== Required work ==
Restate, word for word, the lines in the entries below, starting with the line that contains "collection date: 1890-05-03" and going on through the line that contains "state / province: Pennsylvania".
-- BEGIN --
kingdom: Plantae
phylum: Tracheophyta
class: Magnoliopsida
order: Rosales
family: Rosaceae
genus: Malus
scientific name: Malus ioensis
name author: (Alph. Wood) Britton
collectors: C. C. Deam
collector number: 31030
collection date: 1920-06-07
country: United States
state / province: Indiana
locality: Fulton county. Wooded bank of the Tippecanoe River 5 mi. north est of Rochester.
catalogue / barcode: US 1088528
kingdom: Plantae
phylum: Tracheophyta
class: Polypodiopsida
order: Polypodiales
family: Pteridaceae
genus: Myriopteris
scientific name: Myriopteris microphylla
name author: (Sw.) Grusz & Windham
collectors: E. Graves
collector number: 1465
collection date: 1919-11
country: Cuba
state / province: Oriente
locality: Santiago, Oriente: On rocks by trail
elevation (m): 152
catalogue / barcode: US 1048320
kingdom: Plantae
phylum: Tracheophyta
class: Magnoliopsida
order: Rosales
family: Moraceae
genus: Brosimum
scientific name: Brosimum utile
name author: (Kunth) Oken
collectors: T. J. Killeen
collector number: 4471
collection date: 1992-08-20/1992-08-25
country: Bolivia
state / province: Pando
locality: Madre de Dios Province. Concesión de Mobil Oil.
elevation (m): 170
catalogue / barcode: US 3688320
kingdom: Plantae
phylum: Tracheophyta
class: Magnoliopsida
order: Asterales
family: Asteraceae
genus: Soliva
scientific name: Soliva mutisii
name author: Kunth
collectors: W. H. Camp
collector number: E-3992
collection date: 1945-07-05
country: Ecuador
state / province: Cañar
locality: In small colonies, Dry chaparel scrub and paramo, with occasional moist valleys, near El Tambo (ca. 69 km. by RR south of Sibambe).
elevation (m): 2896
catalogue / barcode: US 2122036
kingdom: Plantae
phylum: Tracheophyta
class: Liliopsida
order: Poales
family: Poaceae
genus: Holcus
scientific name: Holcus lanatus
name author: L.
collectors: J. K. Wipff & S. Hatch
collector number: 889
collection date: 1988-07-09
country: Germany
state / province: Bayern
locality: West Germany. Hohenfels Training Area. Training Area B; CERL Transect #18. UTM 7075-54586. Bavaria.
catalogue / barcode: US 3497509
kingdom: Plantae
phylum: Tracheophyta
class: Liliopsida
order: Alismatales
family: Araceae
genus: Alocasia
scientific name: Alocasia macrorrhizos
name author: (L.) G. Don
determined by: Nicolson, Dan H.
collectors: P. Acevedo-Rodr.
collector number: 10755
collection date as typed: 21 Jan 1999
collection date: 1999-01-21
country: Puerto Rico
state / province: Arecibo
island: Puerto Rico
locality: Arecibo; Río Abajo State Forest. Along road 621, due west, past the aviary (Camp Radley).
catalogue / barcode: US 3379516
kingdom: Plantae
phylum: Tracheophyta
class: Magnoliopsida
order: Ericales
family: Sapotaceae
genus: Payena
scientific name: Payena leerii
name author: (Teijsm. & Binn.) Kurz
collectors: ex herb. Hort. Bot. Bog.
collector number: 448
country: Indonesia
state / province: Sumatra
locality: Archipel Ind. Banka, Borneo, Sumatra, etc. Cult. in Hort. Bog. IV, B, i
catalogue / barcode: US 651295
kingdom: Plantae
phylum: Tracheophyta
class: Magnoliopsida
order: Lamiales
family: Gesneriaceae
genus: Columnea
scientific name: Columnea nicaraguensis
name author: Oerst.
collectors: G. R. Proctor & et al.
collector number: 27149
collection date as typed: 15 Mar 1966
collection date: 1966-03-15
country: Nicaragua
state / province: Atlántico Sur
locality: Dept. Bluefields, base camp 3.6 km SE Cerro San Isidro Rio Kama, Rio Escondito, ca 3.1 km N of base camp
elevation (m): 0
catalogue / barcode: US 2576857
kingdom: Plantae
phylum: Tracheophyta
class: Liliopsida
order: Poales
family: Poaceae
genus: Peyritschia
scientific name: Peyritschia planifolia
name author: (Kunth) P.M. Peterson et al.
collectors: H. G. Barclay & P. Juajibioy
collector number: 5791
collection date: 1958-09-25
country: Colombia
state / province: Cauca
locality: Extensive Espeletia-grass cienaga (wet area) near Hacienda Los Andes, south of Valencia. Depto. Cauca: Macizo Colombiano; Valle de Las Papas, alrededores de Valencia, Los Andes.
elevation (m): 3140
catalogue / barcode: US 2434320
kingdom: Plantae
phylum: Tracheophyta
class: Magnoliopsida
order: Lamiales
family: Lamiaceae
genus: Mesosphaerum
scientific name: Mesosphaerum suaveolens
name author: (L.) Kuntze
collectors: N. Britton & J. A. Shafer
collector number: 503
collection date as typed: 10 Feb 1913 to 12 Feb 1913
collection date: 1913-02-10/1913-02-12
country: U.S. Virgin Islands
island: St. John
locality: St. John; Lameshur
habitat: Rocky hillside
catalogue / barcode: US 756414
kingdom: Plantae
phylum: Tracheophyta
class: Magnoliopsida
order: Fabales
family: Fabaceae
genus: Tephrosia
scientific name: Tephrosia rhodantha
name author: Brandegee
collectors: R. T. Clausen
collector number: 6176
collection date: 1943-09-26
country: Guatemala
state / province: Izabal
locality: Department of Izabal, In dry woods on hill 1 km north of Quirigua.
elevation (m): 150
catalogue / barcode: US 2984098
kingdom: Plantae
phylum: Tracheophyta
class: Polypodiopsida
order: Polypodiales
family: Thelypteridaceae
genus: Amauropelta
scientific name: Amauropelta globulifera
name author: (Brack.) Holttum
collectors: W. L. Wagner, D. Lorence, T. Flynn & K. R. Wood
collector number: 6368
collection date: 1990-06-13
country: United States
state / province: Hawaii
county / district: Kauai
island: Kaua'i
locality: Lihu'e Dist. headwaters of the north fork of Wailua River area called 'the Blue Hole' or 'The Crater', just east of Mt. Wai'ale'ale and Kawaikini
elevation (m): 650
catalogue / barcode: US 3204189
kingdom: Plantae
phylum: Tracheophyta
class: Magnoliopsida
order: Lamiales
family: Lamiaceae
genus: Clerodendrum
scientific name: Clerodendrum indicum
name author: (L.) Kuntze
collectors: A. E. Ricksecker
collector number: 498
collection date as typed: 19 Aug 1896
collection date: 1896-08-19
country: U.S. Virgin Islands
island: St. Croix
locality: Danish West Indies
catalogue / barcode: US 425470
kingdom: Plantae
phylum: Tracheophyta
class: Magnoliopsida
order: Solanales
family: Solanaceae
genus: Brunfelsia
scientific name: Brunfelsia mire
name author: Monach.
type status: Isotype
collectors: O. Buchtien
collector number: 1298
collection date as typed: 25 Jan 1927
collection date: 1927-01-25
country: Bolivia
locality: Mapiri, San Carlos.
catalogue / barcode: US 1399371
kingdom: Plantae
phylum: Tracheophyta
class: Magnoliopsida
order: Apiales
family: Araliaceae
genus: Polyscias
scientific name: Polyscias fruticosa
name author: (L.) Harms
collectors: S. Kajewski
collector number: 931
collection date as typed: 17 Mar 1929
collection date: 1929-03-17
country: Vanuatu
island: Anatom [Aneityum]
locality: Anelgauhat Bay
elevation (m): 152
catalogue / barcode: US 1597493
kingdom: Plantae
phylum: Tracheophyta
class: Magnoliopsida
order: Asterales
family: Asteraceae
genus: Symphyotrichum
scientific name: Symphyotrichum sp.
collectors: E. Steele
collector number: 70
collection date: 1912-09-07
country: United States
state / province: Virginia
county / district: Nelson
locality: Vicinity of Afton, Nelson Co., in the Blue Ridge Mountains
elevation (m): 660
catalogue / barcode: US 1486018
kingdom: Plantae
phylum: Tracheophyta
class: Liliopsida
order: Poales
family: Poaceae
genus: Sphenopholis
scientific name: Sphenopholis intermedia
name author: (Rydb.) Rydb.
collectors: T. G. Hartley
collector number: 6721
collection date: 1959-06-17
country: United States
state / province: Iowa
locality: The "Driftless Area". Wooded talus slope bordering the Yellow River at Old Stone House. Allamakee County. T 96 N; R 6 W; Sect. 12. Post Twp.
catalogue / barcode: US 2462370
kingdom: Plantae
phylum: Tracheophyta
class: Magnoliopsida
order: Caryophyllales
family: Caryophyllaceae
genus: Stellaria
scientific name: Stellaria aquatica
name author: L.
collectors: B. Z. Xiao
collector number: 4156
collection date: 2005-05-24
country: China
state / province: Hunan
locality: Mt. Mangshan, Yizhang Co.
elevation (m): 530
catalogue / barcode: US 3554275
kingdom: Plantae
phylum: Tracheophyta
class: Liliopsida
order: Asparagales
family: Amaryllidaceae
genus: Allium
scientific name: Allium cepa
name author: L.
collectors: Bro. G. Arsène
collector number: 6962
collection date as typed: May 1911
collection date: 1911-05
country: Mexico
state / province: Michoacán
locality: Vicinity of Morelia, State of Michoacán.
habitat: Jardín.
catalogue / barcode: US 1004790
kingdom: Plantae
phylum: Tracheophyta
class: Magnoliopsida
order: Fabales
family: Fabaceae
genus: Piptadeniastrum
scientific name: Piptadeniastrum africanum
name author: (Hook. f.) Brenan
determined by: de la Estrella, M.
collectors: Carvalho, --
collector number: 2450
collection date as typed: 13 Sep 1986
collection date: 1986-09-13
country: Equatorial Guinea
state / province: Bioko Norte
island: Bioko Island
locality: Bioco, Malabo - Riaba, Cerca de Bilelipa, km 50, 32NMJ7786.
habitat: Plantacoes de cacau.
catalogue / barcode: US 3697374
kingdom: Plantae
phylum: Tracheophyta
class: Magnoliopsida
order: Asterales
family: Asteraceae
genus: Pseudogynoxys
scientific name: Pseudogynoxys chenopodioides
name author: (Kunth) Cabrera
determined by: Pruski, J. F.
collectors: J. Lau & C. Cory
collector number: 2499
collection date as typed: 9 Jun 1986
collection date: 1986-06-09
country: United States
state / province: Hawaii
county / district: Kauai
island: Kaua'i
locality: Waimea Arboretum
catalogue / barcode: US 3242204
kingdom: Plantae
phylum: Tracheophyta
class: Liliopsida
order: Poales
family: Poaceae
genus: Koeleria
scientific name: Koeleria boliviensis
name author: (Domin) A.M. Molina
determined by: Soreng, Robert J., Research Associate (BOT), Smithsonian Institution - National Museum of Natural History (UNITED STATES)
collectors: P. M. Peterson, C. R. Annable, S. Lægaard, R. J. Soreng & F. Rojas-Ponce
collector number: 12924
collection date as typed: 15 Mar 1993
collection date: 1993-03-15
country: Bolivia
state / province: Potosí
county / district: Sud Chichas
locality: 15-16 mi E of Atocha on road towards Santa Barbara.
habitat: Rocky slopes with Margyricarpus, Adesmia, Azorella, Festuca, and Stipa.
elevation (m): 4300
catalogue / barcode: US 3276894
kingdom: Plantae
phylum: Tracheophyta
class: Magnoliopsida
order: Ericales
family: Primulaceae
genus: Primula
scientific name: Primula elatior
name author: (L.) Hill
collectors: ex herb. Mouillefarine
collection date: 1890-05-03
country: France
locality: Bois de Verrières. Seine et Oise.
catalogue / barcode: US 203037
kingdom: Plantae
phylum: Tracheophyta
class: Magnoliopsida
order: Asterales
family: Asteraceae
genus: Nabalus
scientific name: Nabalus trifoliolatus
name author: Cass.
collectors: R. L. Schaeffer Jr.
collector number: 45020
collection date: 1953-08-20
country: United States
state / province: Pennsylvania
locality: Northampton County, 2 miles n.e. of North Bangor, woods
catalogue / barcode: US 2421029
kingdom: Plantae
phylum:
-- END --
== Exercise answer ==
collection date: 1890-05-03
country: France
locality: Bois de Verrières. Seine et Oise.
catalogue / barcode: US 203037
kingdom: Plantae
phylum: Tracheophyta
class: Magnoliopsida
order: Asterales
family: Asteraceae
genus: Nabalus
scientific name: Nabalus trifoliolatus
name author: Cass.
collectors: R. L. Schaeffer Jr.
collector number: 45020
collection date: 1953-08-20
country: United States
state / province: Pennsylvania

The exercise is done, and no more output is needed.